Cambia "gorrones" por "aprovechados" al volver a escribir el fragmento del texto sobre el independentismo que empieza en "Hiperventilar es un" y termina en "Hiperventilados, eso sí.".

Bloque de texto ▸
┌──

Esta tendencia de dar la culpa de todo lo que no nos sale como queríamos a los demás, no es nueva, pero es una característica casi genética del independentismo más hiperventilado

Algunos, ingenuamente, tenían prisa y creían que eso de la independencia sería en vivo y en directo, en un abrir y cerrar de ojos y sin negociar, también, claro. Se han intentado dos referéndums proindependentistas que han sido un éxito democrático y popular, pero no político. La prueba es donde estamos y con un coste institucional y personal brutal. En esta percepción refractada de la realidad, el hiperventilismo ve que los referéndums —válidos o no, da igual, internacionalmente— son efectivos, han traído la independencia y que no ponerla en práctica por las instituciones es una pura traición.

Sinceramente, la independencia, por más que sea deseada por una gran parte de la ciudadanía catalana, apenas es demoscópicamente mayoritaria, pero en ningún caso electoralmente mayoritaria. Todavía no. La democracia, incluso practicada informalmente y al margen de las vías institucionales, tiene una regla básica: mayorías y minorías. Estas mayorías —no hace falta que sean cualificadas— no las tenemos todavía. Todavía no.

El hiperventilismo ve que los referéndums son efectivos, han traído la independencia y que no ponerla en práctica por las instituciones es una pura traición

Si a nuestros dirigentes les da un ataque de mínima eficiencia y se ponen a gobernar y garantizan el derecho a un buen gobierno, al que como ciudadanos tenemos derecho, las elecciones previstas del 14-F podrían ampliar la base. Todavía podría ser. Es un presupuesto gobernar razonablemente bien. Puede ser una vía eficiente y provechosa para que te voten a ti más que a los demás.

En democracia eso significa la mitad más uno de los votos. No hay otro modo. Ninguno otro. Una forma segura de no ampliar la base, de no llegar a la mitad más uno de los votos es no gestionar bien ni dar la sensación de que se gestiona bien.

No se gestiona bien, sino al contrario, cuando dentro y fuera del gobierno, en todas las instituciones en las que participan, los dirigentes aprovechan la mínima —y si no es que se buscan una— para desacreditar a los compañeros imprescindibles del camino hacia aquel hito que antes se llamaba Ítaca.

No es gestionar bien, ni mucho menos, que la ciudadanía crea que no se tiene un proyecto claro. Lo demuestra el hecho de no hablar claro, de no actuar deliberadamente con los actores sociales y económicos desde el minuto cero. Lo demuestra contradecirse, no ya con los que tendrían que ser amigos y aliados sin fisuras, sino con uno mismo.

Gobernar bien supone, al fin y al cabo, poner en valor las instituciones de las cuales se dispone. Instituciones un poco o muy capadas, es cierto, pero son las herramientas que tenemos. De no poner en valor las instituciones ya se encarga el hiperventilismo; no hay que hacerle el trabajo. Su principal deporte es ponerlas a parir sin piedad. Un ejemplo reciente lo tenemos con la restitución del major Trapero, que para desprestigiarlo se le ha tildado de todo y, de paso, se ha cargado contra los Mossos. Motivos hay; es muy cierto. Pero la vía de gobernanza es su reforma constante y no pedir no se sabe exactamente qué: ¿abolirlos, milicias populares, las policías del Estado...?

Hiperventilar es un placer fugaz, si es que llega a ser un placer. Pero los placeres si los paga quien no los disfruta, no es democrático. Es poner la propia, digamos, ideología por encima de todo y que la factura se la pasen a los demás. Una especie de gratis total.

Es el retrato perfecto de los gorrones. Hiperventilados, eso sí.

└──

Listado aportado ▸
┌──

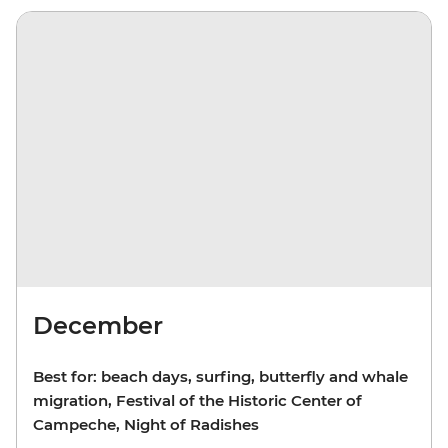
December
Best for: beach days, surfing, butterfly and whale
migration, Festival of the Historic Center of
Campeche, Night of Radishes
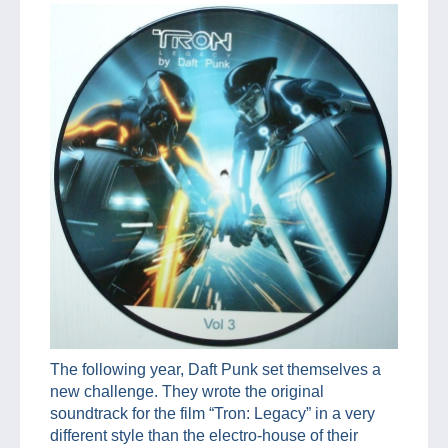
The following year, Daft Punk set themselves a
new challenge. They wrote the original
soundtrack for the film “Tron: Legacy” in a very
different style than the electro-house of their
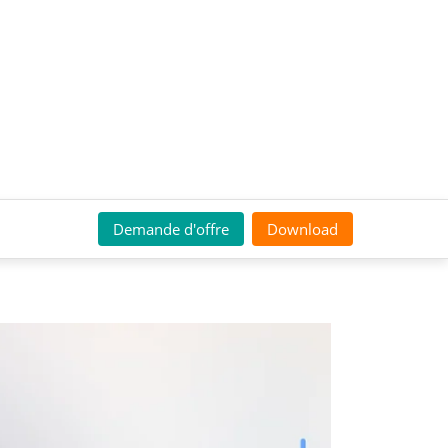
Demande d'offre
Download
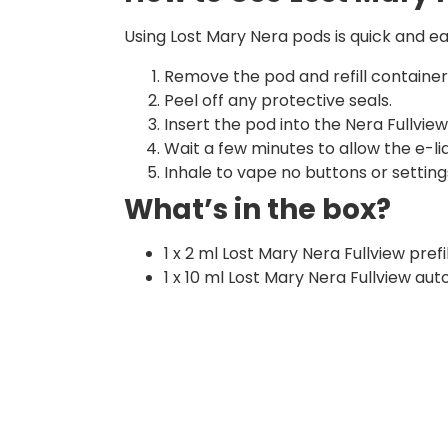
Using Lost Mary Nera pods is quick and ea
Remove the pod and refill containe
Peel off any protective seals.
Insert the pod into the Nera Fullview 
Wait a few minutes to allow the e-liqu
Inhale to vape no buttons or setting
What’s in the box?
1 x 2 ml Lost Mary Nera Fullview pref
1 x 10 ml Lost Mary Nera Fullview auto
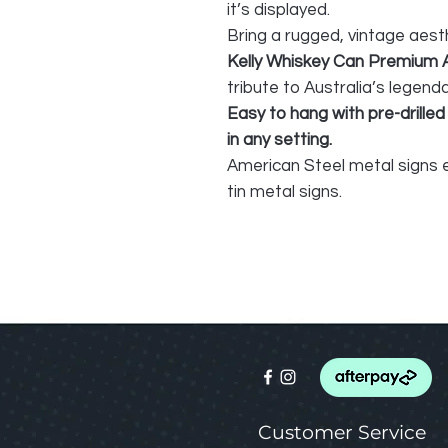
it’s displayed.
Bring a rugged, vintage aest
Kelly Whiskey Can Premium 
tribute to Australia’s legend
Easy to hang with pre-drilled
in any setting.
American Steel metal signs e
tin metal signs.
Customer Service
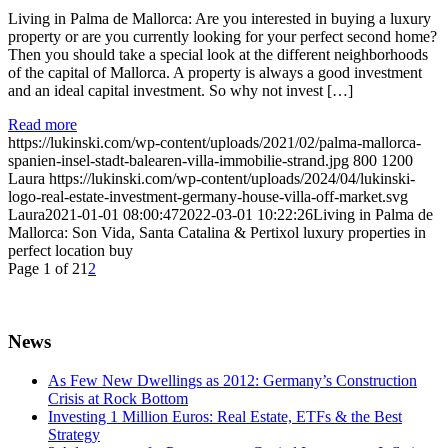
Living in Palma de Mallorca: Are you interested in buying a luxury
property or are you currently looking for your perfect second home?
Then you should take a special look at the different neighborhoods
of the capital of Mallorca. A property is always a good investment
and an ideal capital investment. So why not invest […]
Read more
https://lukinski.com/wp-content/uploads/2021/02/palma-mallorca-
spanien-insel-stadt-balearen-villa-immobilie-strand.jpg
800
1200
Laura
https://lukinski.com/wp-content/uploads/2024/04/lukinski-
logo-real-estate-investment-germany-house-villa-off-market.svg
Laura
2021-01-01 08:00:47
2022-03-01 10:22:26
Living in Palma de
Mallorca: Son Vida, Santa Catalina & Pertixol luxury properties in
perfect location buy
Page 1 of 2
1
2
News
As Few New Dwellings as 2012: Germany’s Construction
Crisis at Rock Bottom
Investing 1 Million Euros: Real Estate, ETFs & the Best
Strategy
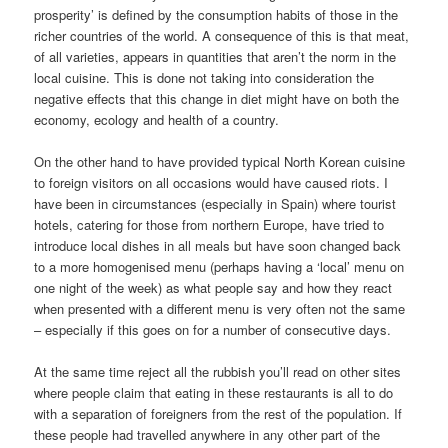
prosperity’ is defined by the consumption habits of those in the
richer countries of the world. A consequence of this is that meat,
of all varieties, appears in quantities that aren’t the norm in the
local cuisine. This is done not taking into consideration the
negative effects that this change in diet might have on both the
economy, ecology and health of a country.
On the other hand to have provided typical North Korean cuisine
to foreign visitors on all occasions would have caused riots. I
have been in circumstances (especially in Spain) where tourist
hotels, catering for those from northern Europe, have tried to
introduce local dishes in all meals but have soon changed back
to a more homogenised menu (perhaps having a ‘local’ menu on
one night of the week) as what people say and how they react
when presented with a different menu is very often not the same
– especially if this goes on for a number of consecutive days.
At the same time reject all the rubbish you’ll read on other sites
where people claim that eating in these restaurants is all to do
with a separation of foreigners from the rest of the population. If
these people had travelled anywhere in any other part of the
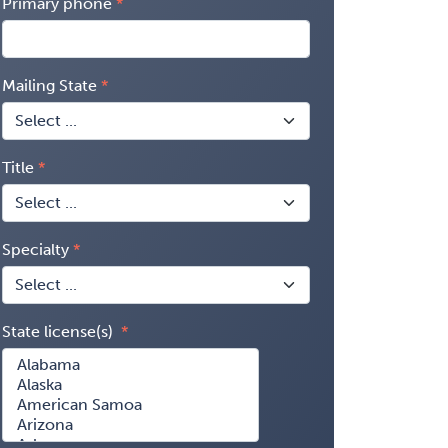
Primary phone
Mailing State
Title
Specialty
State license(s)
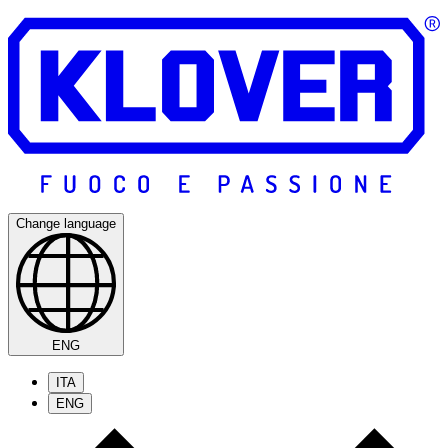
Change language
ENG
ITA
ENG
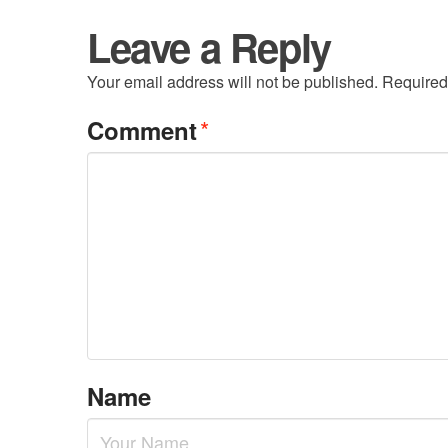
Leave a Reply
Your email address will not be published.
Required
*
Comment
Name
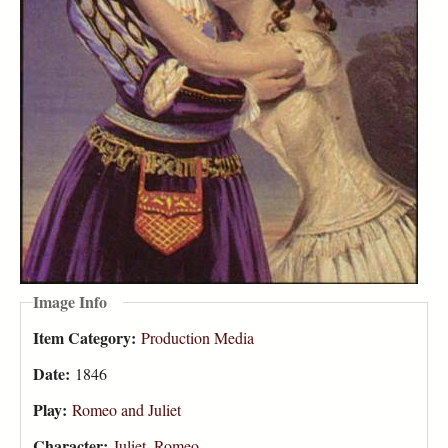
Image Info
Item Category:
Production Media
Date:
1846
Play:
Romeo and Juliet
Character:
Juliet
,
Romeo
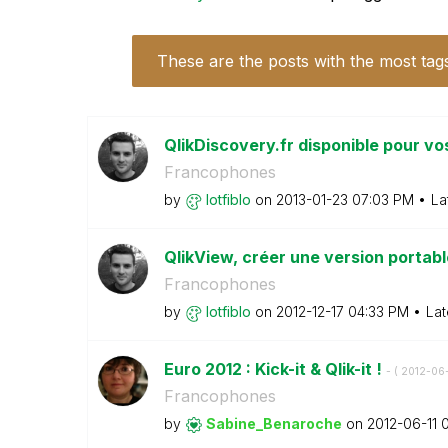
These are the posts with the most tag
QlikDiscovery.fr disponible pour vo
Francophones
by
lotfiblo
on
‎2013-01-23
07:03 PM
La
QlikView, créer une version portabl
Francophones
by
lotfiblo
on
‎2012-12-17
04:33 PM
Lat
Euro 2012 : Kick-it & Qlik-it !
- (
‎2012-06-
Francophones
by
Sabine_Benaroch
e
on
‎2012-06-11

└──

Resultado ▸
Hiperventilar es un placer fugaz, si es que llega a ser un placer. Pero los placeres si los paga quien no los disfruta, no es democrático. Es poner la propia, digamos, ideología por encima de todo y que la factura se la pasen a los demás. Una especie de gratis total.

Es el retrato perfecto de los aprovechados. Hiperventilados, eso sí.